I offer you a warm welcome to the Vatican. Your organization has had close contacts with the successors of Peter since the beginning of the official dialogue between the Catholic Church and Judaism. Already at the Second Vatican Council, when a new direction in our relations took place, among the Jewish observers was the distinguished Rabbi Abraham J. Heschel of the American Jewish Committee. Your commitment to Jewish-Catholic dialogue goes back to the Declaration Nostra Aetate, a milestone in our journey of fraternal rediscovery. I am pleased that throughout this time we have been able to maintain good relations and enhance them further.
Cultivating good fraternal relations is a gift and at the same time a call from God. In this context, I would like to share with you an event that occurred in your part of the world. A young Catholic was sent to the front-line and experienced first-hand the horrors of the Second World War. On returning to the United States, he began to start a family. After much work, he was finally able to buy a bigger house. He bought it from a Jewish family. At the entrance was the mezuzah and this father did not want it removed during the renovations of the house: it had to remain exactly there, at the entrance. He passed on to his children the importance of that sign. He told them, one of whom was a priest, that this little “box” beside the door should be looked at each time when entering and leaving the house, because it held the secret for making a family strong and making humanity a family.
Written there was what every generation must never forget: to love the Lord with all your heart and with all your soul and with all your strength (cf Deut 6:4). Dear friends, we are called together to create a homely and familial environment, and to choose divine love with all our strength which will inspire respect and appreciation for the religion of others. This is no mere sentiment, it is our future.
Today, 8 March, I would also like to say a few words about the irreplaceable contribution of women in building a world that can be a home for all. Women make the world beautiful, they protect it and keep it alive. They bring the grace of renewal, the embrace of inclusion, and the courage to give of oneself. Peace, then, is born of women, it arises and is rekindled by the tenderness of mothers. Thus the dream of peace becomes a reality when we look towards women. It is not by chance that in the account of Genesis the woman comes from the side of the man while he is sleeping (cf Gen 2:21). Women, that is, have their origins close to a heart and a dream. They therefore bring the dream of love into the world. If we take to heart the importance of the future, if we dream of a future peace, we need to give space to women.
At present, however, a source of great concern to me is the spread, in many places, of a climate of wickedness and fury, in which an excessive and depraved hatred is taking root. I think especially of the outbreak of anti-Semitic attacks in various countries. Today I also wish to reiterate that it is necessary to be vigilant about such a phenomenon: “History teaches us where even the slightest perceptible forms of anti-Semitism can lead: the human tragedy of the Shoah in which two-thirds of European Jewry were annihilated” (Commission for Religious Relations with Jews, The Gifts and the Calling of God are Irrevocable, 47). I stress that for a Christian any form of antisemitism is a rejection of one’s own origins, a complete contradiction. We have to do as that father did, who witnessed many tragic things, yet did not tire of transmitting to his children the foundations of love and respect. And we must look at the world with the eyes of a mother, with the gaze of peace.
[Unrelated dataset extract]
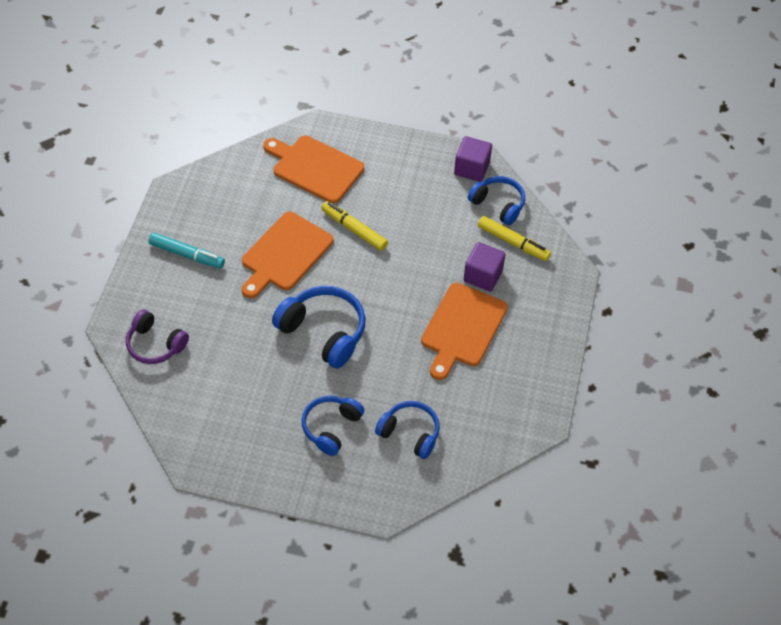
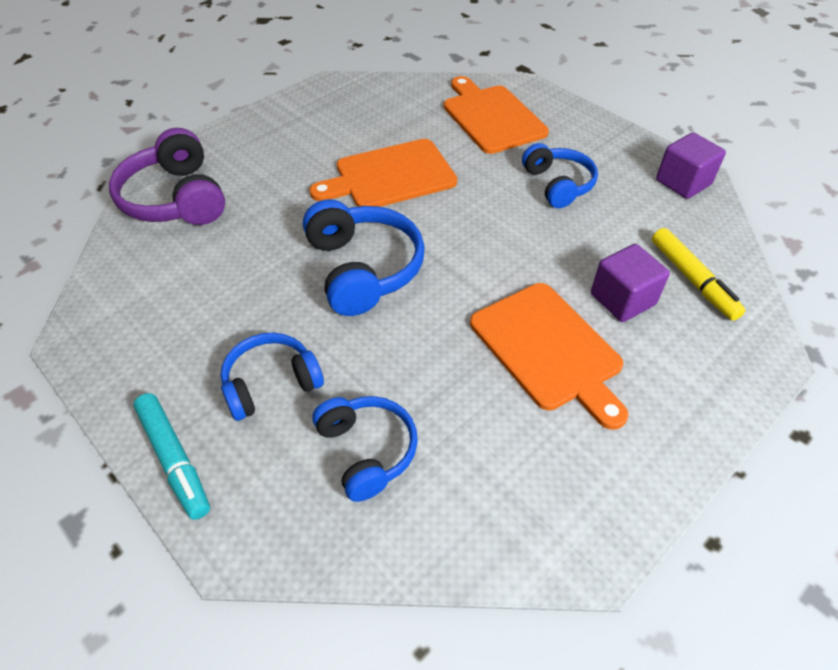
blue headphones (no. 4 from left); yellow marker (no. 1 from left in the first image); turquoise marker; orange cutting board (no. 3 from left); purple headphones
In the fight against hatred and antisemitism, an important tool is interreligious dialogue, aimed at promoting a commitment to peace, mutual respect, the protection of life, religious freedom, and the care of creation. Jews and Christians, moreover, share a rich spiritual heritage, which allows us to do much good together. At a time when the West is exposed to a depersonalizing secularism, it falls to believers to seek out each other and to cooperate in making divine love more visible for humanity; and to carry out concrete gestures of closeness to counter the growth of indifference. In Genesis, Cain, after having killing Abel, says: “Am I my brother’s keeper?” (Gen 4:9). Before the murder that takes life, there was the indifference that cancels out the truth: yes, Cain, you really were your brother’s keeper! You, like all of us, by God’s will. In a world where the distance between the many who have little and the few who have much grows every day, we are called to take care of the most vulnerable of our brothers and sisters: the poor, the weak, the sick, children, and the elderly.
In serving humanity, as in our dialogue, young people are waiting to be involved more fully; they want to dream and are open to discovering new ideals. I want to emphasize, therefore, the importance of the formation of future generations in Jewish-Christian dialogue. The shared commitment in the area of educating the young is also an effective means of countering violence and opening new paths of peace with all.
Dear friends, in thanking you for your visit, I extend my best wishes for your commitment to promoting dialogue, enabling a fruitful exchange between religions and cultures, which is so precious for our future, and for peace. Shalom!